In a May 2020 CNTV survey, 86% of respondents expected that the channel would continue after the pandemic. Due to its success and high ratings, on 24 June, it was announced that the channel would extend its broadcasts until 14 September, three months more than initially planned, coinciding with the preliminary end of the state of emergency. Thus, on 12 July, it was revealed that TVN's directorate evaluated taking over TV Educa Chile's content direction to transition it into the new cultural channel.

=== Launch ===
On 17 March 2021, president Sebastián Piñera confirmed in an announcement that TV Educa Chile would become TVN's cultural channels, keeping the educational and family content to keep supporting distance learning for under-17s. It was also informed that an agreement with ANATEL was signed for content from other channels to air in its schedule.
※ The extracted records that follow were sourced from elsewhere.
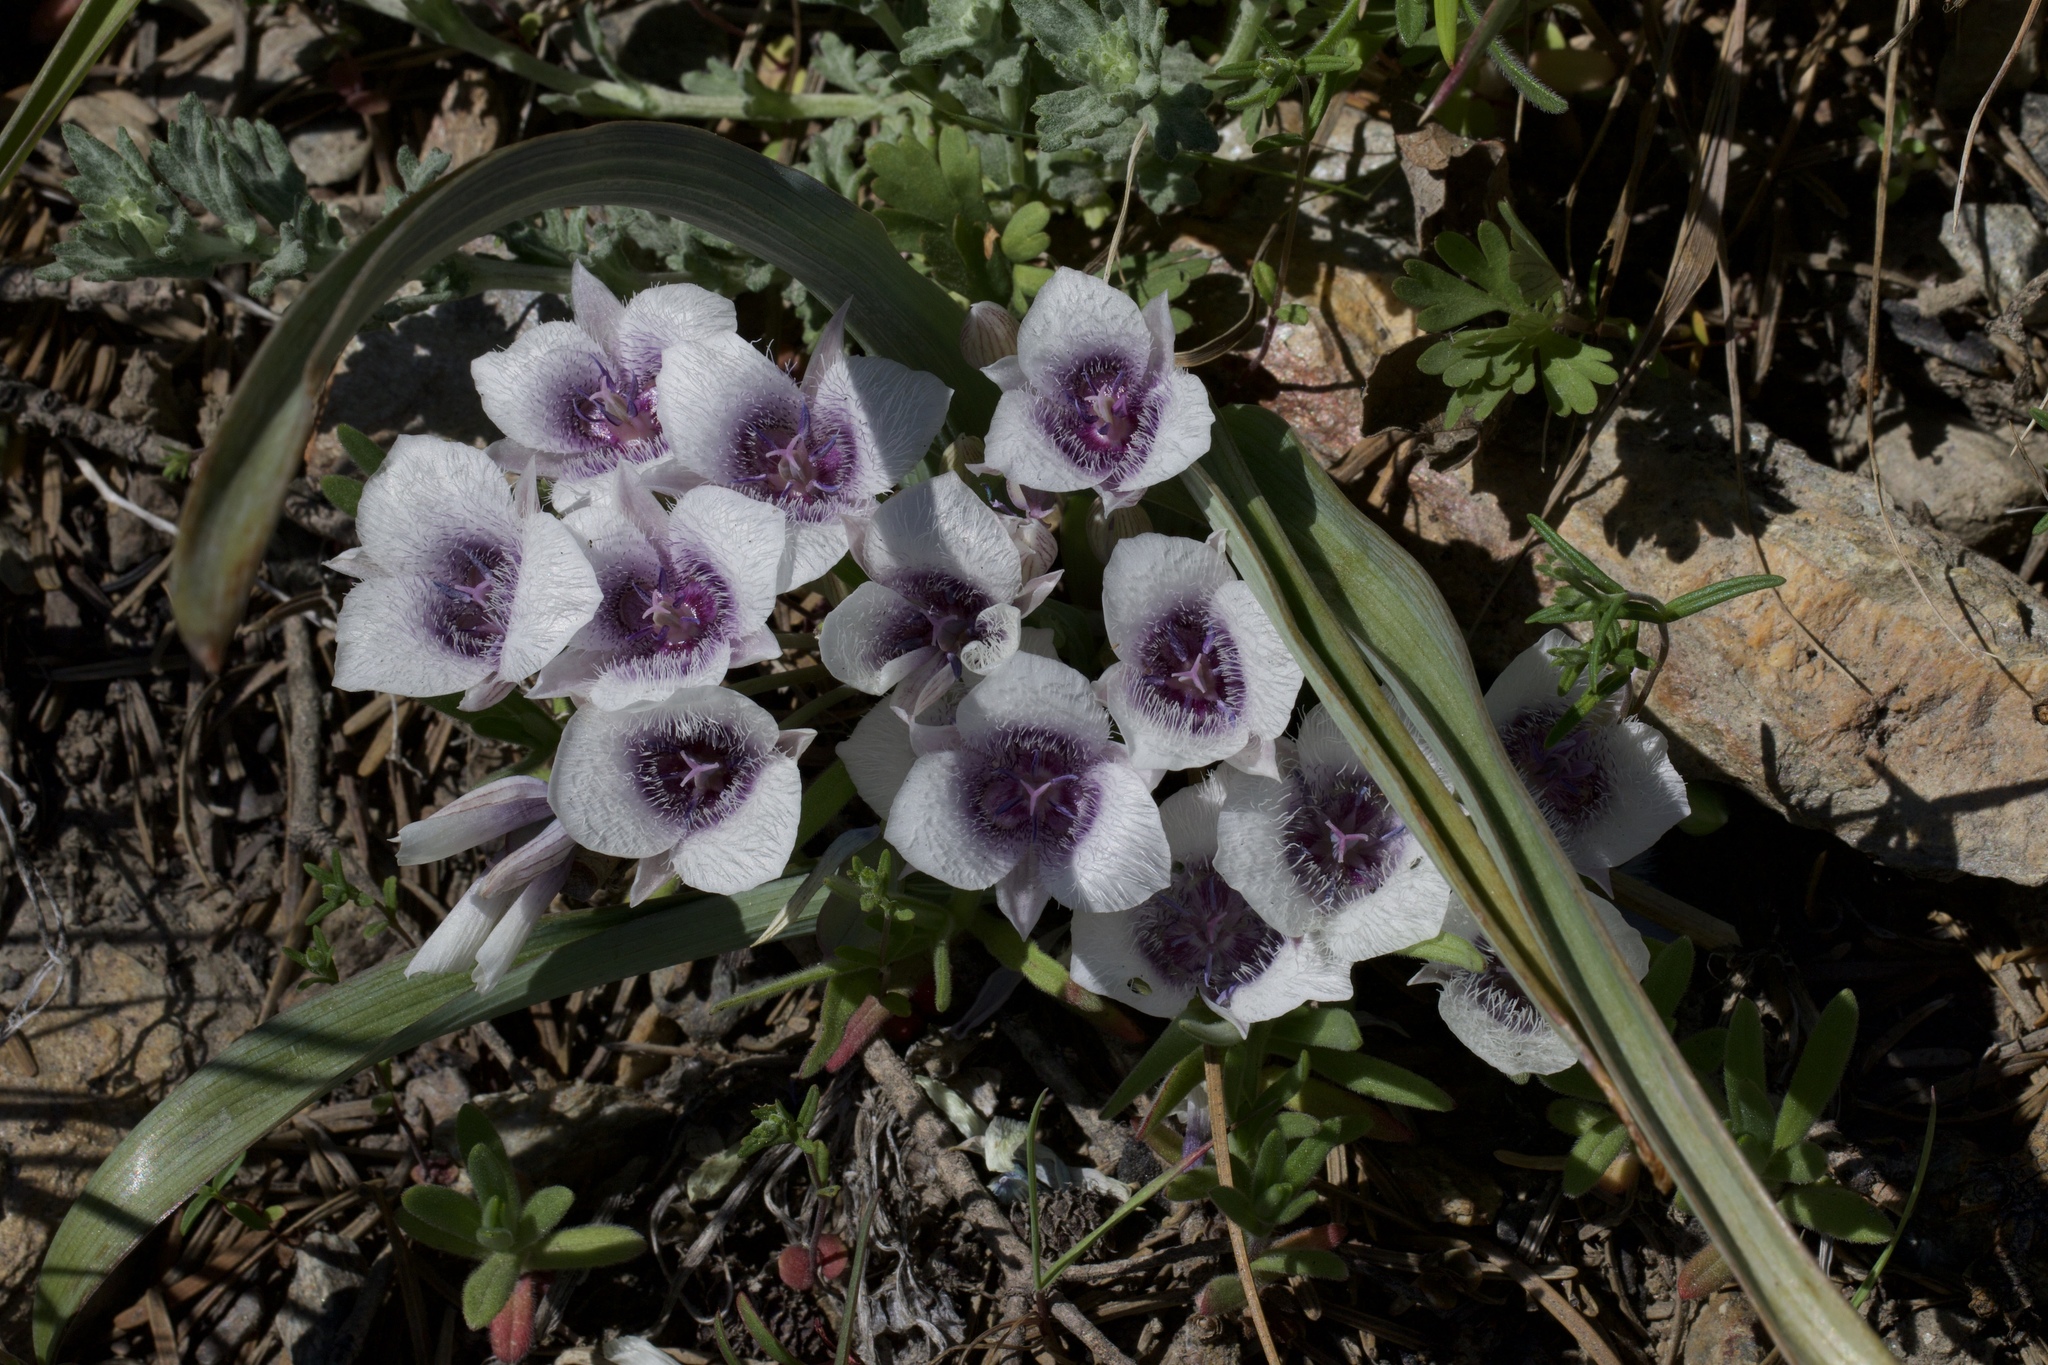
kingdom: Plantae
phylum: Tracheophyta
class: Liliopsida
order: Liliales
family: Liliaceae
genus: Calochortus
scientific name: Calochortus tolmiei
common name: Pussy-ears
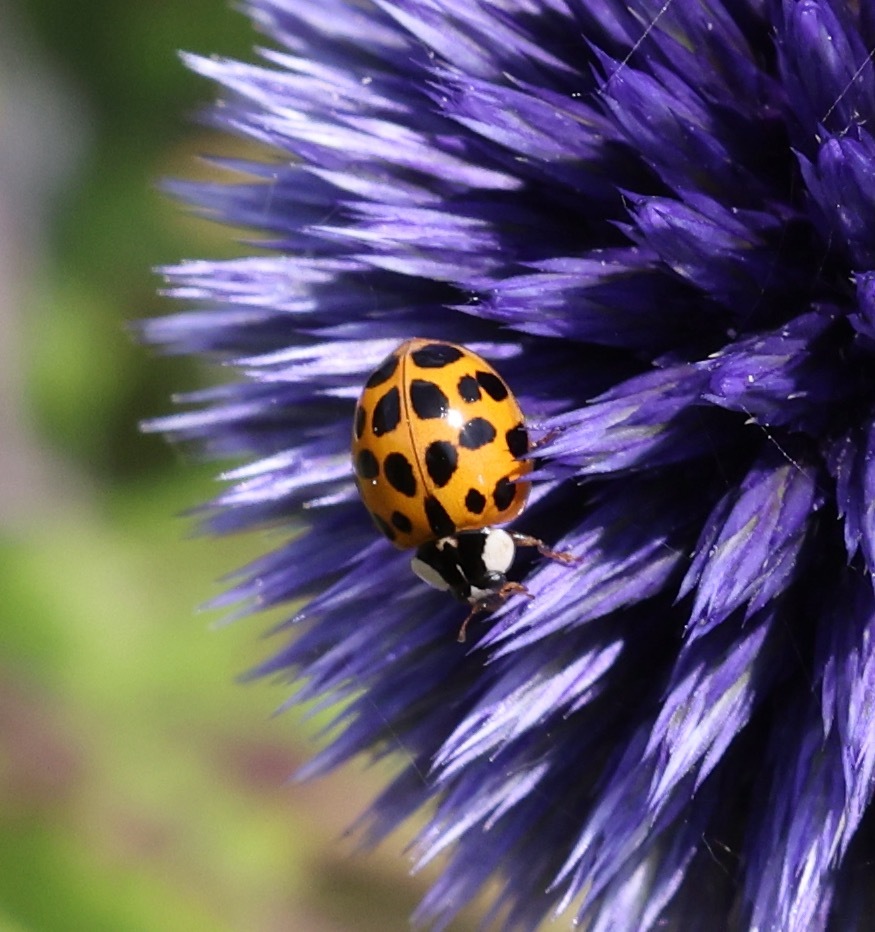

TVN unveiled the name NTV, as well as its branding, on channel 7.2 of the digital terrestrial platform, on 29 July 2021, Children's Day in Chile. As previously announced, some of TV Educa Chile's content continued, as well as adding more titles, such as Dinoexploradores, from launch day.

== Programming ==
NTV signs on at 6am and signs off daily after midnight. Its programming is divided into age-gentric blocks dedicated to children and families.

- Primera infancia (first childhood): ages 2 to 6; 6am to 2:30pm.
- Segunda infancia (second childhood): ages 7 to 12; 2:30pm to 10pm.
- Adulto familiar (family/adult): family-friendly block; 10pm to sign-off.

As of August 2022, one year after launching, the channel premiered 184 programs (742 hours worth of programming) in its three blocks: among them, 89% (164 programs) were national and 11% (20 programs) were international. The contents were divided thusly:

- 34% were produced specifically for NTV (internal and external production, as well as coproductions).
- 21% were canned national programs (paid for the license to broadcast).
- 17% came from the CNTV Infantil library.
- 16% corresponds to donations (produced especially, but with no cost for the channel).
- 12% come from TVN's library, repeated on NTV.

Of the 742 hours of this first year alone, 522 hours (70%) corresponded to family programming and 220 hours (30%) to children's programming.